Is the world a place? As its inhabitants, we belong to the world, with its increasingly interconnected systems and cultures, but the cosmopolitanism of our daily lives is often hidden from view. In this innovative study, Robert T. Tally Jr. challenges our fundamental understanding of what constitutes the "world" in an age of shifting spatial boundaries.

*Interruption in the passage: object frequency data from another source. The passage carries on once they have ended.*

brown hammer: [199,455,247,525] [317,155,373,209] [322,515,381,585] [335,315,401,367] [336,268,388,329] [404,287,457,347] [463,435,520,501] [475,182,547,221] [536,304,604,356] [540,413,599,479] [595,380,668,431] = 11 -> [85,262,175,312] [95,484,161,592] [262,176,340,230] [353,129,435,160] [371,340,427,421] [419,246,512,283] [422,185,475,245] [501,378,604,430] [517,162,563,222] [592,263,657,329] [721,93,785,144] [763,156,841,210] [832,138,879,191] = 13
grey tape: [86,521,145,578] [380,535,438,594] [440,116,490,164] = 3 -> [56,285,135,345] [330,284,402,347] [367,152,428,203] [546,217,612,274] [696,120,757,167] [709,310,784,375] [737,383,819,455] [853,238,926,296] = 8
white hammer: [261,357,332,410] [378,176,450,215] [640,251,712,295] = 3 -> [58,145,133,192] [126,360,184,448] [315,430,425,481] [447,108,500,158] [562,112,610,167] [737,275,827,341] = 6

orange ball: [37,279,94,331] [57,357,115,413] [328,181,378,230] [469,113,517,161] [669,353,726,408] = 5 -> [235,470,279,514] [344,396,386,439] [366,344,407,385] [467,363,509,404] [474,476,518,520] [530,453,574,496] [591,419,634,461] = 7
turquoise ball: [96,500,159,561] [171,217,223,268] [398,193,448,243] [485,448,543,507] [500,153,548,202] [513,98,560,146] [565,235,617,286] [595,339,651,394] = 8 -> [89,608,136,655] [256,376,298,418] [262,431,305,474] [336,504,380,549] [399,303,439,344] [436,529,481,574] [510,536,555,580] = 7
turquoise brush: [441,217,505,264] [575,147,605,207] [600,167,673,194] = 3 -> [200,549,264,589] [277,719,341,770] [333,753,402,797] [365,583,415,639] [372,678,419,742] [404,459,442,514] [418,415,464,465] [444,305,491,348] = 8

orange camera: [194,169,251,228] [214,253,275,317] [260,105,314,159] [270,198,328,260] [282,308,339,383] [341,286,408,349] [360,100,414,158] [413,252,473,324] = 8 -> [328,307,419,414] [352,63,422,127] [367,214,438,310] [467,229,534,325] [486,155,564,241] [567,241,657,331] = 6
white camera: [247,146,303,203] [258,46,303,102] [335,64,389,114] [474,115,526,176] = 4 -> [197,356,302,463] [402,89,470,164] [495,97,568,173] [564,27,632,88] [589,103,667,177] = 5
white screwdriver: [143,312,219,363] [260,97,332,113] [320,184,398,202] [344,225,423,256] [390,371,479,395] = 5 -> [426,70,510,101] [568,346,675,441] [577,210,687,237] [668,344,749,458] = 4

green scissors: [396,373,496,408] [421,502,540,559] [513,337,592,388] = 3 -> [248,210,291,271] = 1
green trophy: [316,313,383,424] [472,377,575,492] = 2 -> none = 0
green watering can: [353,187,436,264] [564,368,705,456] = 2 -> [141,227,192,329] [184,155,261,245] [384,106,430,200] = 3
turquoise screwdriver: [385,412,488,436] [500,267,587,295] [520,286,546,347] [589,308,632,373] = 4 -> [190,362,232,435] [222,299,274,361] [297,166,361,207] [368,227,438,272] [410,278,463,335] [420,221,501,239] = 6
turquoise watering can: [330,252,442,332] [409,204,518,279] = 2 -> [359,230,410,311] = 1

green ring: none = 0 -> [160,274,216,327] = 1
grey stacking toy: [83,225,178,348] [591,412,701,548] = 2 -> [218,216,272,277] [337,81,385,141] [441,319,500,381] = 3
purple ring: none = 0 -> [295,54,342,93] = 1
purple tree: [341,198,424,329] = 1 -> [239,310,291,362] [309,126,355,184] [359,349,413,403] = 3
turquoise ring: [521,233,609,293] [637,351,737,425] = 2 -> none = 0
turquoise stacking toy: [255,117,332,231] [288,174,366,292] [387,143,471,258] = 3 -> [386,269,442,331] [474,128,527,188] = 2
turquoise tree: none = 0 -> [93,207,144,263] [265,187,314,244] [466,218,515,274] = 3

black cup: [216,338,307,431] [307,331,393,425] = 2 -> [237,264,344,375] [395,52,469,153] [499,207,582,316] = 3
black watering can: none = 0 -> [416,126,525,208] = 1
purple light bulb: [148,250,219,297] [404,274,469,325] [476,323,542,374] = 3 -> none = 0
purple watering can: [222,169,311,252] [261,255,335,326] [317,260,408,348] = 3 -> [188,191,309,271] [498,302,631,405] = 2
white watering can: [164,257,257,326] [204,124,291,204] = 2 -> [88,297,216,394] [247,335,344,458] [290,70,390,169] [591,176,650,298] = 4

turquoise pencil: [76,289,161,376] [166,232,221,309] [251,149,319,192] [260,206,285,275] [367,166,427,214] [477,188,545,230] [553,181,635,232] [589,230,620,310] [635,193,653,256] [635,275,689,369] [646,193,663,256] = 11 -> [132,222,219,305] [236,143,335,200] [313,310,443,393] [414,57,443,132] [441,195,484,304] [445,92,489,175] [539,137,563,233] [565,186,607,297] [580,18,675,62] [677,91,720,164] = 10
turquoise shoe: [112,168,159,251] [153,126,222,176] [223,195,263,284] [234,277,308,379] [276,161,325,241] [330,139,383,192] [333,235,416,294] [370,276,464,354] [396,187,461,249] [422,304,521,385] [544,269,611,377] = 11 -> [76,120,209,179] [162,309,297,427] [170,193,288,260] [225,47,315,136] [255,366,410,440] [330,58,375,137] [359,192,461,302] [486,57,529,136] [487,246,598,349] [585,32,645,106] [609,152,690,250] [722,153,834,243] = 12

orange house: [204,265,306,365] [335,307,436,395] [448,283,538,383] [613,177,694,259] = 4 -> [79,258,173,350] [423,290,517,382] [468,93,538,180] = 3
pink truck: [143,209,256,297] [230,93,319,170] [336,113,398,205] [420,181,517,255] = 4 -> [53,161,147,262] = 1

The conception of the "world" profoundly influences the ways we imagine space and place, and the negotiation of worldly spaces presents challenges to traditional means of mapping or making sense of one's place. Indeed, the timing of the "spatial turn" correlates with an enhanced consideration of processes and effects of globalization, which in turn has led to a dramatic increase in awareness of world literature. These phenomena engender a more cosmopolitan character to all aspects of human experience, along with a dialectical counterpart seen in the retrenchment of various nationalisms or greater emphases on local cultural formations. All of which pose challenges to the already vexing crisis of representation in late capitalist postmodernity and its accompanying anxieties. Geocritical Cosmopolitanism: Space, Literature, and the Sense of the Global confronts problems associated with mapping this world-system in relation to our understanding and experience of spatiality, intercultural dialogue, and cosmopolitanism in an era of ever more complex processes of globalization.
This is essential reading for readers interested in world literature, globalization, urban studies, geocriticism, and the spatial humanities more broadly.